→ **WHAT THE TASK REQUIRES**: Rewrite the lines of the material below as a Markdown table with the columns "Row" and "Line". Number each row in order and skip any blank lines.

→ **DATA TO PROCESS**:

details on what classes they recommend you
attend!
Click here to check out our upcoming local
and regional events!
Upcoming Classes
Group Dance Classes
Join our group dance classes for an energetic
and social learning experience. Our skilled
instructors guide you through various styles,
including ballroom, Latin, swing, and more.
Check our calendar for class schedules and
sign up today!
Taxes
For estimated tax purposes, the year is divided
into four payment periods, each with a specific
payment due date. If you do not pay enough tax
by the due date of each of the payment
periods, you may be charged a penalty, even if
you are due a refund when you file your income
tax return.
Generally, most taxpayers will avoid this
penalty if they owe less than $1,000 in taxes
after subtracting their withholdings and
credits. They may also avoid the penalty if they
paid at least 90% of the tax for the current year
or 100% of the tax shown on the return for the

→ **RESULT**:
| Row | Line |
|---|---|
| 1 | details on what classes they recommend you |
| 2 | attend! |
| 3 | Click here to check out our upcoming local |
| 4 | and regional events! |
| 5 | Upcoming Classes |
| 6 | Group Dance Classes |
| 7 | Join our group dance classes for an energetic |
| 8 | and social learning experience. Our skilled |
| 9 | instructors guide you through various styles, |
| 10 | including ballroom, Latin, swing, and more. |
| 11 | Check our calendar for class schedules and |
| 12 | sign up today! |
| 13 | Taxes |
| 14 | For estimated tax purposes, the year is divided |
| 15 | into four payment periods, each with a specific |
| 16 | payment due date. If you do not pay enough tax |
| 17 | by the due date of each of the payment |
| 18 | periods, you may be charged a penalty, even if |
| 19 | you are due a refund when you file your income |
| 20 | tax return. |
| 21 | Generally, most taxpayers will avoid this |
| 22 | penalty if they owe less than $1,000 in taxes |
| 23 | after subtracting their withholdings and |
| 24 | credits. They may also avoid the penalty if they |
| 25 | paid at least 90% of the tax for the current year |
| 26 | or 100% of the tax shown on the return for the |